It’s the outside shell of an antenna. The big plastic gumdrop you see in the picture is a satellite dish for marine use. It’s got a lot of moving parts to help it aim itself automatically and keep a good aim while on the high seas. It’s covered in a plastic dome to keep the elements away from parts that could short out or corrode if they get wet.
Where does the word come from?
Apparently the word comes from a mashup of radar and dome, which tells you a little bit about its history. Military radomes do more than just protect the dish inside; they keep prying eyes from telling what the dish is pointing at. You can still see radomes on large military ships today. The term is used most often for the covers over motorized dish-style antennas.

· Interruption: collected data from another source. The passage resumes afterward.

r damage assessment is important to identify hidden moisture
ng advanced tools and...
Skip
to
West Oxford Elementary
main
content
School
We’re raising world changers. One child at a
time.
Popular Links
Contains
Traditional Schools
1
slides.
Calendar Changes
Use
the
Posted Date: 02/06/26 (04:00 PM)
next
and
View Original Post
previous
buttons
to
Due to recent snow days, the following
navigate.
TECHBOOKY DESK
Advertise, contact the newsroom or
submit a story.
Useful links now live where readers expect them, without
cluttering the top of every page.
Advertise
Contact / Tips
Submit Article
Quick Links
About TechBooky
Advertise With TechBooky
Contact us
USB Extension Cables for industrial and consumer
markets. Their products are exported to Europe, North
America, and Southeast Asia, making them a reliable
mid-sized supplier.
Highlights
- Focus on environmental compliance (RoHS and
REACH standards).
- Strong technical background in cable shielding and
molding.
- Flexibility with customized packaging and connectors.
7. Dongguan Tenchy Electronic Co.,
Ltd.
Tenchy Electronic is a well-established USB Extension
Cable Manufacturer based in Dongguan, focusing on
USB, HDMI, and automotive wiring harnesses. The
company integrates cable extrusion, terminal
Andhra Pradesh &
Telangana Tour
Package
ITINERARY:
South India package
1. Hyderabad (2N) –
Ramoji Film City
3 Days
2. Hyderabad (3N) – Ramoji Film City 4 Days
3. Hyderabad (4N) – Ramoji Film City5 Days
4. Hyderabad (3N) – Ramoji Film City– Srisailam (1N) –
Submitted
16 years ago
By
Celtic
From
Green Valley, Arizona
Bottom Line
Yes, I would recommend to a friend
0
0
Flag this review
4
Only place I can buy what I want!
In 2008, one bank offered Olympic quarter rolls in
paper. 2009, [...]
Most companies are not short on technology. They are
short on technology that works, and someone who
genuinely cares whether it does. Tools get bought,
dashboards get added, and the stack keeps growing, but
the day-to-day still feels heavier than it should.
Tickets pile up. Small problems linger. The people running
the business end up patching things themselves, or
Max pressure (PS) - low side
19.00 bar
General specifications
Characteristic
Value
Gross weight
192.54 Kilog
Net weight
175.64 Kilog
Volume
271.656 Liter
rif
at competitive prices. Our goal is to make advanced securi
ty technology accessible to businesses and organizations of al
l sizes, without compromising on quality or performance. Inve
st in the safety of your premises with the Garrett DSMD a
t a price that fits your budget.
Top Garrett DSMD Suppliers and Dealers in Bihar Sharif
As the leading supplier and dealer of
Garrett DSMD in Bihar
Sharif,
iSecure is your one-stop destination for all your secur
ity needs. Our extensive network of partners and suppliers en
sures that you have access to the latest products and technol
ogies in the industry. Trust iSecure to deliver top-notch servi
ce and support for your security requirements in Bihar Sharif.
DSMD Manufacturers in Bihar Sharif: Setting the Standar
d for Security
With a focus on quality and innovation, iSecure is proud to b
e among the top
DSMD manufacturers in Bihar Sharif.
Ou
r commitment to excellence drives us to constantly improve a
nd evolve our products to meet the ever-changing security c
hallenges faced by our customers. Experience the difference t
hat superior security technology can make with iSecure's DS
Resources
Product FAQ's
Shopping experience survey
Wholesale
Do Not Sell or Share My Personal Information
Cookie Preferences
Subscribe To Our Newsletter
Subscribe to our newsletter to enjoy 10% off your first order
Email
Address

Which antennas have radomes?
Of course civilian radomes are far less insidious. Generally antennas only use radomes when there’s a dish with moving parts that needs to be protected. In most cases the components of a dish are waterproof enough that there isn’t a problem with the elements, but when you throw salt water into the mix it gets to be a little dicey.
Radomes are often white in color but they don’t have to be. The only thing that’s important is that they are totally transparent to the frequencies they pick up, and sometimes that means they can be any color, even black, if the coloring agents respond differently to RF than they do to visible light.
Not just for dish antennas
Sometimes, antennas have radomes as well. Our Televes and Antop antennas are both covered in sleek-looking plastic. It’s not just for show, at least not in the Televes models – there’s a powerful amplifier and delicate components in there that could be easily damaged by a storm. So, a weather-tight enclosure covers it. The enclosure doesn’t affect the antenna’s ability to perform.
Still, as useful as radomes are, there’s definitely an appearance factor at play. Those sexy-looking plastic coverings give any antenna a more modern appearance, and if that helps sell them, well at that point everyone wins.
You can even buy an empty radome
Jake Buckler even pointed out that you can buy radomes with nothing in them. People do this for cosmetic reasons and to help balance the weight of a ship. You can’t really do the same for land-based radomes, but there isn’t anything stopping you from adapting an antenna’s radome to a different use if you’re not going to use it as an antenna.